*Activity:* Would you please copy the entries exactly, leaving every picture aside?

*Provided data:*
* * * * *

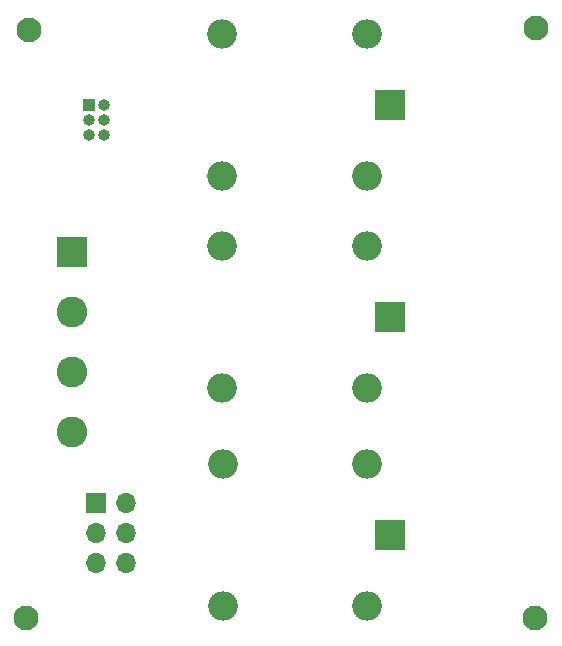
<source format=gbr>
%TF.GenerationSoftware,KiCad,Pcbnew,(6.0.4)*%
%TF.CreationDate,2022-03-29T09:37:11-06:00*%
%TF.ProjectId,luces_status,6c756365-735f-4737-9461-7475732e6b69,rev?*%
%TF.SameCoordinates,Original*%
%TF.FileFunction,Soldermask,Bot*%
%TF.FilePolarity,Negative*%
%FSLAX46Y46*%
G04 Gerber Fmt 4.6, Leading zero omitted, Abs format (unit mm)*
G04 Created by KiCad (PCBNEW (6.0.4)) date 2022-03-29 09:37:11*
%MOMM*%
%LPD*%
G01*
G04 APERTURE LIST*
%ADD10R,2.500000X2.500000*%
%ADD11O,2.500000X2.500000*%
%ADD12C,2.100000*%
%ADD13R,2.600000X2.600000*%
%ADD14C,2.600000*%
%ADD15R,1.700000X1.700000*%
%ADD16O,1.700000X1.700000*%
%ADD17R,1.000000X1.000000*%
%ADD18O,1.000000X1.000000*%
G04 APERTURE END LIST*
D10*
%TO.C,K1*%
X189985000Y-32370244D03*
D11*
X187985000Y-26370244D03*
X175785000Y-26370244D03*
X175785000Y-38370244D03*
X187985000Y-38370244D03*
%TD*%
D10*
%TO.C,K3*%
X190009215Y-68781388D03*
D11*
X188009215Y-62781388D03*
X175809215Y-62781388D03*
X175809215Y-74781388D03*
X188009215Y-74781388D03*
%TD*%
D12*
%TO.C,REF\u002A\u002A*%
X202338543Y-25811192D03*
%TD*%
D13*
%TO.C,J3*%
X163030000Y-44835000D03*
D14*
X163030000Y-49915000D03*
X163030000Y-54995000D03*
X163030000Y-60075000D03*
%TD*%
D15*
%TO.C,J2*%
X165100000Y-66040000D03*
D16*
X167640000Y-66040000D03*
X165100000Y-68580000D03*
X167640000Y-68580000D03*
X165100000Y-71120000D03*
X167640000Y-71120000D03*
%TD*%
D12*
%TO.C,REF\u002A\u002A*%
X202255774Y-75803359D03*
%TD*%
%TO.C,REF\u002A\u002A*%
X159133392Y-75803359D03*
%TD*%
D17*
%TO.C,J1*%
X164475000Y-32385000D03*
D18*
X165745000Y-32385000D03*
X164475000Y-33655000D03*
X165745000Y-33655000D03*
X164475000Y-34925000D03*
X165745000Y-34925000D03*
%TD*%
D10*
%TO.C,K2*%
X189985000Y-50295000D03*
D11*
X187985000Y-44295000D03*
X175785000Y-44295000D03*
X175785000Y-56295000D03*
X187985000Y-56295000D03*
%TD*%
D12*
%TO.C,REF\u002A\u002A*%
X159385000Y-26035000D03*
%TD*%
M02*

</source>
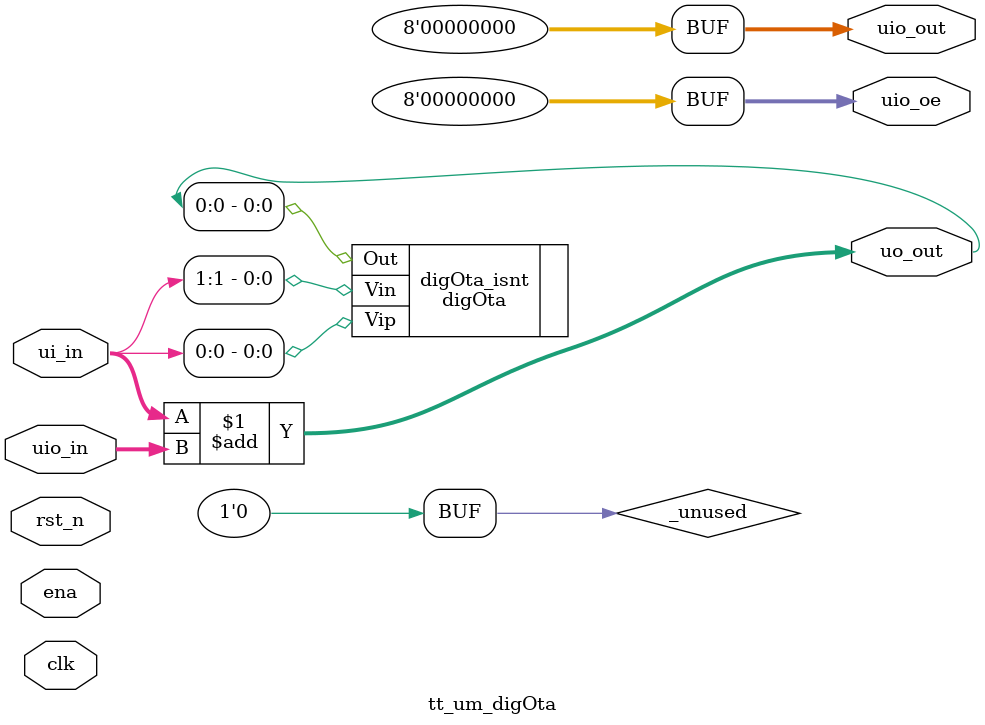
<source format=v>
/*
 * Copyright (c) 2024 Your Name
 * SPDX-License-Identifier: Apache-2.0
 */

`default_nettype none

module tt_um_digOta (
    input  wire [7:0] ui_in,    // Dedicated inputs
    output wire [7:0] uo_out,   // Dedicated outputs
    input  wire [7:0] uio_in,   // IOs: Input path
    output wire [7:0] uio_out,  // IOs: Output path
    output wire [7:0] uio_oe,   // IOs: Enable path (active high: 0=input, 1=output)
    input  wire       ena,      // always 1 when the design is powered, so you can ignore it
    input  wire       clk,      // clock
    input  wire       rst_n     // reset_n - low to reset
);

  // All output pins must be assigned. If not used, assign to 0.
  assign uo_out  = ui_in + uio_in;  // Example: ou_out is the sum of ui_in and uio_in
  assign uio_out = 0;
  assign uio_oe  = 0;

  // List all unused inputs to prevent warnings
  wire _unused = &{ena, clk, rst_n, 1'b0};

  digOta digOta_isnt(
      .Vip(ui_in[0]),
      .Vin(ui_in[1]),
      .Out(uo_out[0])
  );

endmodule

</source>
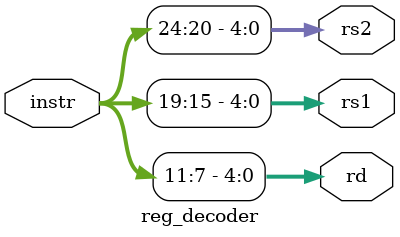
<source format=v>
module reg_decoder(
	input [31:0] instr,
	output [4:0] rd,
	output [4:0] rs1,
	output [4:0] rs2);

	assign rs1 = instr[19:15];
	assign rs2 = instr[24:20];
	assign rd = instr[11:7];

endmodule

</source>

* * * * *

*Solution below:*
<source format=gbr>
%TF.GenerationSoftware,KiCad,Pcbnew,(6.0.4)*%
%TF.CreationDate,2022-03-29T09:37:11-06:00*%
%TF.ProjectId,luces_status,6c756365-735f-4737-9461-7475732e6b69,rev?*%
%TF.SameCoordinates,Original*%
%TF.FileFunction,Soldermask,Bot*%
%TF.FilePolarity,Negative*%
%FSLAX46Y46*%
G04 Gerber Fmt 4.6, Leading zero omitted, Abs format (unit mm)*
G04 Created by KiCad (PCBNEW (6.0.4)) date 2022-03-29 09:37:11*
%MOMM*%
%LPD*%
G01*
G04 APERTURE LIST*
%ADD10R,2.500000X2.500000*%
%ADD11O,2.500000X2.500000*%
%ADD12C,2.100000*%
%ADD13R,2.600000X2.600000*%
%ADD14C,2.600000*%
%ADD15R,1.700000X1.700000*%
%ADD16O,1.700000X1.700000*%
%ADD17R,1.000000X1.000000*%
%ADD18O,1.000000X1.000000*%
G04 APERTURE END LIST*
D10*
%TO.C,K1*%
X189985000Y-32370244D03*
D11*
X187985000Y-26370244D03*
X175785000Y-26370244D03*
X175785000Y-38370244D03*
X187985000Y-38370244D03*
%TD*%
D10*
%TO.C,K3*%
X190009215Y-68781388D03*
D11*
X188009215Y-62781388D03*
X175809215Y-62781388D03*
X175809215Y-74781388D03*
X188009215Y-74781388D03*
%TD*%
D12*
%TO.C,REF\u002A\u002A*%
X202338543Y-25811192D03*
%TD*%
D13*
%TO.C,J3*%
X163030000Y-44835000D03*
D14*
X163030000Y-49915000D03*
X163030000Y-54995000D03*
X163030000Y-60075000D03*
%TD*%
D15*
%TO.C,J2*%
X165100000Y-66040000D03*
D16*
X167640000Y-66040000D03*
X165100000Y-68580000D03*
X167640000Y-68580000D03*
X165100000Y-71120000D03*
X167640000Y-71120000D03*
%TD*%
D12*
%TO.C,REF\u002A\u002A*%
X202255774Y-75803359D03*
%TD*%
%TO.C,REF\u002A\u002A*%
X159133392Y-75803359D03*
%TD*%
D17*
%TO.C,J1*%
X164475000Y-32385000D03*
D18*
X165745000Y-32385000D03*
X164475000Y-33655000D03*
X165745000Y-33655000D03*
X164475000Y-34925000D03*
X165745000Y-34925000D03*
%TD*%
D10*
%TO.C,K2*%
X189985000Y-50295000D03*
D11*
X187985000Y-44295000D03*
X175785000Y-44295000D03*
X175785000Y-56295000D03*
X187985000Y-56295000D03*
%TD*%
D12*
%TO.C,REF\u002A\u002A*%
X159385000Y-26035000D03*
%TD*%
M02*

</source>
<source format=v>
/*
 * Copyright (c) 2024 Your Name
 * SPDX-License-Identifier: Apache-2.0
 */

`default_nettype none

module tt_um_digOta (
    input  wire [7:0] ui_in,    // Dedicated inputs
    output wire [7:0] uo_out,   // Dedicated outputs
    input  wire [7:0] uio_in,   // IOs: Input path
    output wire [7:0] uio_out,  // IOs: Output path
    output wire [7:0] uio_oe,   // IOs: Enable path (active high: 0=input, 1=output)
    input  wire       ena,      // always 1 when the design is powered, so you can ignore it
    input  wire       clk,      // clock
    input  wire       rst_n     // reset_n - low to reset
);

  // All output pins must be assigned. If not used, assign to 0.
  assign uo_out  = ui_in + uio_in;  // Example: ou_out is the sum of ui_in and uio_in
  assign uio_out = 0;
  assign uio_oe  = 0;

  // List all unused inputs to prevent warnings
  wire _unused = &{ena, clk, rst_n, 1'b0};

  digOta digOta_isnt(
      .Vip(ui_in[0]),
      .Vin(ui_in[1]),
      .Out(uo_out[0])
  );

endmodule

</source>
<source format=v>
module reg_decoder(
	input [31:0] instr,
	output [4:0] rd,
	output [4:0] rs1,
	output [4:0] rs2);

	assign rs1 = instr[19:15];
	assign rs2 = instr[24:20];
	assign rd = instr[11:7];

endmodule

</source>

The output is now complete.